Hot Mess to Mindful Mom by Ali Katz
Author:Ali Katz
Language: eng
Format: epub
Publisher: Skyhorse Publishing
Published: 2017-01-31T05:00:00+00:00
20
Feel Your Feelings
“The truth will set you free, but first it will piss you off.”
—GLORIA STEINEM
I spent most of my life suppressing anything that was hard to bear. My defense mechanism was pasting a giant smile on my face, and saying that I was “great!” Otherwise, life would have felt too hard, and I just wasn’t ready to deal. This strategy worked for a long time and it got me through periods of my life that may have been very bleak otherwise, like counting out waitressing tips during my college years to see if I would make rent. For that I am grateful, but it got to the point where denying my feelings instead of acknowledging and accepting them was going to hold me back from growing as a person. There is only so far you can go with your head buried in the sand.
The further I traveled on my spiritual journey of self-discovery, the less choice I had about what was actually happening inside of me. I asked for guidance and support, and gave up having to feel like I was in control. I decided to sit back and enjoy the ride. I didn’t have the chance to figure out if I was ready to finally face my feelings because they were steamrolling into my life no matter what. The Universe knew it was finally my time, even if I still had doubts.

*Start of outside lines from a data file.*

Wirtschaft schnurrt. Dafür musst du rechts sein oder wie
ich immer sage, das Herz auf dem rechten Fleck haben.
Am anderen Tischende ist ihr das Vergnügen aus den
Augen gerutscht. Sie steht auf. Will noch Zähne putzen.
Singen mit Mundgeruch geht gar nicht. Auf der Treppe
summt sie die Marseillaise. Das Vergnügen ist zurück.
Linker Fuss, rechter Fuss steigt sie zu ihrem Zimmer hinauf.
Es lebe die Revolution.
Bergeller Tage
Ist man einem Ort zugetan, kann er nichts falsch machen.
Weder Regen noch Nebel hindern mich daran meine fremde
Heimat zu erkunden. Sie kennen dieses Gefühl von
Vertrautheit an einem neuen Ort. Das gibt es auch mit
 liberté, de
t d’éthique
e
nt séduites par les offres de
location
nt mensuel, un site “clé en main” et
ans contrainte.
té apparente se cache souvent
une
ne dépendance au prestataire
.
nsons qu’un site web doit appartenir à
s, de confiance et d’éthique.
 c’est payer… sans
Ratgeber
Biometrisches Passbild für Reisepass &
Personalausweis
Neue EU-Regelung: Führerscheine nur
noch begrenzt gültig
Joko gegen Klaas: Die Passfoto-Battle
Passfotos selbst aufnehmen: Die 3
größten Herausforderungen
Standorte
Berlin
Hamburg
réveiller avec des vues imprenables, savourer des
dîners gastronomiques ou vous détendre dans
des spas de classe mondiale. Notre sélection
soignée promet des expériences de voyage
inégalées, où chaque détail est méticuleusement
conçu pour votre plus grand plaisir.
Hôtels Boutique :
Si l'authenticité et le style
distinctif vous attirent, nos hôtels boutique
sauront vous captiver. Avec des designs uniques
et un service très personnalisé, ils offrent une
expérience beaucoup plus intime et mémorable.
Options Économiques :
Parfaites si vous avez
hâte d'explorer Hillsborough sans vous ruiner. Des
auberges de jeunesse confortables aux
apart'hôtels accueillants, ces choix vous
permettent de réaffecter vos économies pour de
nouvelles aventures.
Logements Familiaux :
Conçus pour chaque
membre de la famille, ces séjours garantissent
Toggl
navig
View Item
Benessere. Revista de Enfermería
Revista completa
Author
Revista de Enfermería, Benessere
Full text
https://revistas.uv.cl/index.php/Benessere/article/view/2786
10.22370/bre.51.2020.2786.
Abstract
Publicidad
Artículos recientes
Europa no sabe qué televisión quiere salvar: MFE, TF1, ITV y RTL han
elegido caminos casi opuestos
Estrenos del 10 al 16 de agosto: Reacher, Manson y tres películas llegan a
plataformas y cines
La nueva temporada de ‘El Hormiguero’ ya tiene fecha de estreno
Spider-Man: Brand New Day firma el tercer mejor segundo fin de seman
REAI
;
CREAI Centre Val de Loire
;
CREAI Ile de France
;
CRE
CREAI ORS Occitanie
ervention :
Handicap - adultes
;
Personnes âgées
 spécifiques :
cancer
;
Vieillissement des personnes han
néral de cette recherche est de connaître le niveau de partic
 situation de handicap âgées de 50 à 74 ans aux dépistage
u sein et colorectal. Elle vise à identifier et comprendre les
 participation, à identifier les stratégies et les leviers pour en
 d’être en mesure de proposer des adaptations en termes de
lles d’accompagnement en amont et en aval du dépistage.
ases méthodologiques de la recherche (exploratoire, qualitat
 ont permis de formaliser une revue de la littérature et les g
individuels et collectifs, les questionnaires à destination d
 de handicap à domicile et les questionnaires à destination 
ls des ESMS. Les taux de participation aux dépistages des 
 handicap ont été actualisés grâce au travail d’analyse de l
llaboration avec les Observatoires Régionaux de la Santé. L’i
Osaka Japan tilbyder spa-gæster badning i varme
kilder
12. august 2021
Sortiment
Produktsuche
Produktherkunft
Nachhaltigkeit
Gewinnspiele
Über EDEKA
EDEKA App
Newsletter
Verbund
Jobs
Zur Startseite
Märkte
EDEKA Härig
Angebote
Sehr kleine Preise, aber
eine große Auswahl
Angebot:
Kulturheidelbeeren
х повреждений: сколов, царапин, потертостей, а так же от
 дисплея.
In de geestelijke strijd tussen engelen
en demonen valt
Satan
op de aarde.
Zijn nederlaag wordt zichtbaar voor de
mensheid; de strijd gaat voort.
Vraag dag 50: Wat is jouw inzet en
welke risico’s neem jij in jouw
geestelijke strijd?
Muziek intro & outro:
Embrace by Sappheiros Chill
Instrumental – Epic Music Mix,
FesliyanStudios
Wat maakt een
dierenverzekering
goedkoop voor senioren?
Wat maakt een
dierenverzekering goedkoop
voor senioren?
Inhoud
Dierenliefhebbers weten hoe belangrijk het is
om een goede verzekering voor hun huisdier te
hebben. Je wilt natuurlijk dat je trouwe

I had meditations that didn’t end up being meditations at all, but more of me crying in a ball on the floor of my closet, if you can even call it that. Howling, gasping, exploding, and touching places deep in my core that had never seen the light of day. I finally released any sort of control I had over my emotions and simply let them flood my being until I was all cried out. When there were no more tears, I would sit back up and breathe. When I guide meditations now, I often encourage people to allow their long deep breaths to be cleansing, nourishing breaths. I know how good it feels from experience. My breath soothed me and washed away all the sorrow, shame, and anger that I felt.
The only feelings that I had allowed myself to feel strongly up to this point in my life were the good ones. I had an immense and fierce love for my husband and kids. I actually saw a wonderful psychologist a few times after my first son was born because I needed help processing such an intense love. I had never felt emotion so strongly and it scared me a little bit.
Meditation was the only time that I had ever been still with myself. I had never heard silence before. Any downtime I ever had was spent on the phone, or reading, or listening to music. I had never been with my own thoughts, or witnessed what I was capable of feeling. Once these waves of emotion began washing over me I was cracked open in an entirely new way, and I never even thought of turning back.